Published online Jan 15, 2017. doi: 10.4251/wjgo.v9.i1.30
Peer-review started: August 10, 2016
First decision: September 12, 2016
Revised: September 19, 2016
Accepted: November 16, 2016
Article in press: November 17, 2016
Published online: January 15, 2017
The aging of the population results in a rise of number of elderly patients (aged 80 years and older) with pancreatic or periampullary cancer, and more pancreatectomies could eventually be performed in such complex patients.
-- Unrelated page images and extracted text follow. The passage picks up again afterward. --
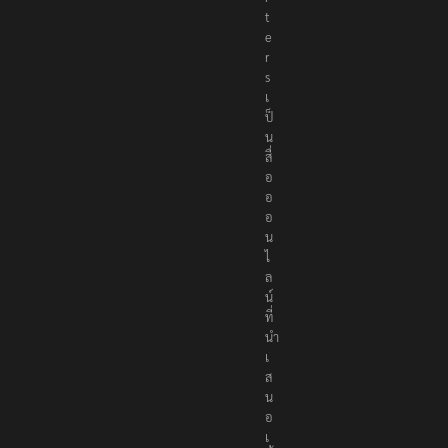
t
e
r
s
เ
ป็
น
สื่
อ
อ
อ
น
ไ
ล
น์
ที่
นำ
เ
ส
น
อ
เ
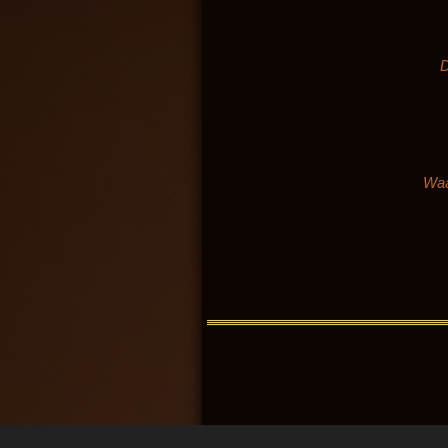
D
Waa
2019 Gerheser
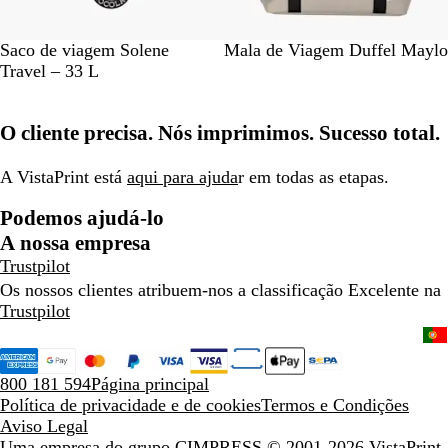
o
P
A
P
V
A
D
Saco de viagem Solene
Mala de Viagem Duffel Maylo
r
z
r
e
z
u
Travel – 33 L
e
u
e
r
u
n
t
l
t
d
l
a
O cliente precisa. Nós imprimimos. Sucesso total.
o
-
o
e
-
m
-
m
a
f
a
A VistaPrint está
aqui para ajuda
r em todas as etapas.
r
l
r
Podemos ajudá-lo
i
o
i
n
r
n
A nossa empresa
h
e
h
Trustpilot
o
s
o
Os nossos clientes atribuem-nos a classificação Excelente na
t
Trustpilot
a
800 181 594
Página principal
Política de privacidade e de cookies
Termos e Condições
Aviso Legal
Uma empresa do grupo CIMPRESS
© 2001-2026 VistaPrint.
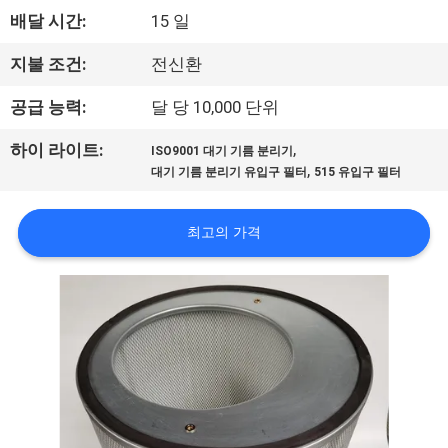
배달 시간:
15 일
리
에
지불 조건:
전신환
대
공급 능력:
달 당 10,000 단위
하
,
하이 라이트:
ISO9001 대기 기름 분리기
,
대기 기름 분리기 유입구 필터
515 유입구 필터
여
최고의 가격
공
장
여
행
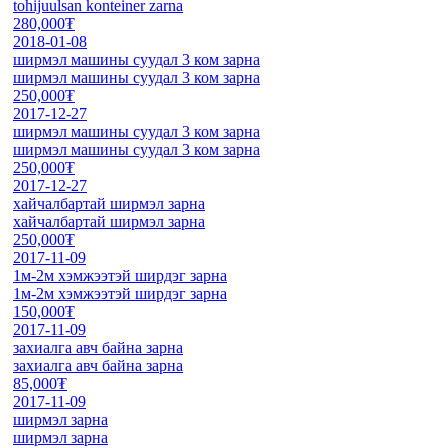
tohijuulsan konteiner zarna
280,000₮
2018-01-08
ширмэл машины суудал 3 ком зарна
ширмэл машины суудал 3 ком зарна
250,000₮
2017-12-27
ширмэл машины суудал 3 ком зарна
ширмэл машины суудал 3 ком зарна
250,000₮
2017-12-27
хайчалбартай ширмэл зарна
хайчалбартай ширмэл зарна
250,000₮
2017-11-09
1м-2м хэмжээтэй ширдэг зарна
1м-2м хэмжээтэй ширдэг зарна
150,000₮
2017-11-09
захиалга авч байна зарна
захиалга авч байна зарна
85,000₮
2017-11-09
ширмэл зарна
ширмэл зарна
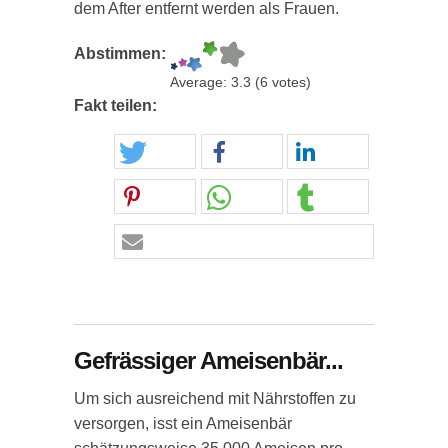
dem After entfernt werden als Frauen.
Abstimmen:
Average:
3.3
(
6
votes)
Fakt teilen:
Gefrässiger Ameisenbär...
Um sich ausreichend mit Nährstoffen zu
versorgen, isst ein Ameisenbär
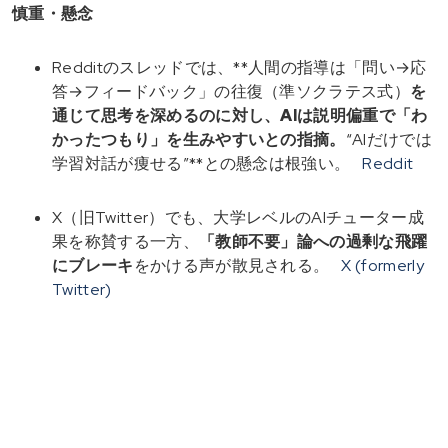
慎重・懸念
Redditのスレッドでは、**人間の指導は「問い→応
答→フィードバック」の往復（準ソクラテス式）
を
通じて思考を深めるのに対し、
AIは説明偏重で「わ
かったつもり」を生みやすい
との指摘。
“AIだけでは
学習対話が痩せる”**との懸念は根強い。
Reddit
X（旧Twitter）でも、大学レベルのAIチューター成
果を称賛する一方、
「教師不要」論への過剰な飛躍
にブレーキ
をかける声が散見される。
X (formerly
Twitter)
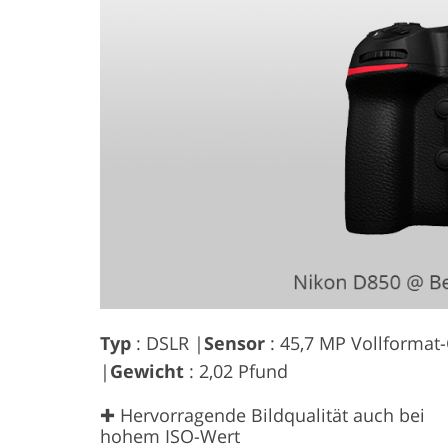
Typ
: DSLR |
Sensor
: 45,7 MP Vollformat
|
Gewicht
: 2,02 Pfund
✚ Hervorragende Bildqualität auch bei
hohem ISO-Wert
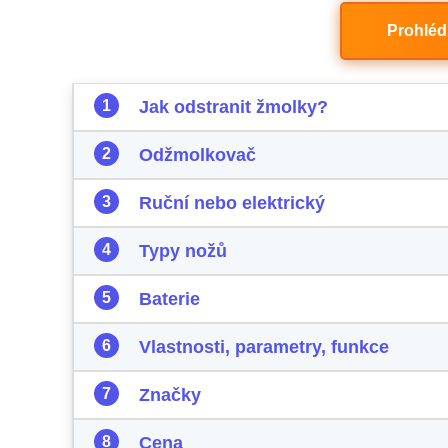
Prohlé
Jak odstranit žmolky?
Odžmolkovač
Ruční nebo elektrický
Typy nožů
Baterie
Vlastnosti, parametry, funkce
Značky
Cena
However, early and long-term results after pancreatic resection in octogenarians are still controversial, and may trouble the surgeon when approaching this type of population. Evaluation of reported experiences shows that for almost all Authors, pancreatectomy can be performed safely in elderly population, although overall morbidity and mortality rates were 34.9% and 13.2% respectively, with a mean length of hospital stay of 18 d. These features appear higher in older patients compared to the younger counterpart. Less than 50% of patients underwent adjuvant therapy after operation. Long-term survival is reported not significantly different in aged 80 years and older patients, with a median overall survival time of 17.6 mo. The quality of life after pancreatic resection is only sporadically evaluated but, when considered, it highlights the need of health facility service after operation for these “frail” patients. Prospective studies on the quality of life of pancreatectomized octogenarians are welcome. Proper selection of patients, geriatric assessment with multidisciplinary approach, centralization of pancreatic surgery in high-volume centres and rehabilitation programs after surgery appear to be crucial points in order to improve surgical treatments of pancreatic tumors in very elderly patients.
Core tip: Although not statistically significant, pancreatic resection in very older patients carried a greater risk of complications, mortality and nursing facility after discharge than in younger patients. Thus, pancreatectomy in 80 years and older patients, should be performed after careful consideration of potential benefit, surgical risk, and patient’s preferences.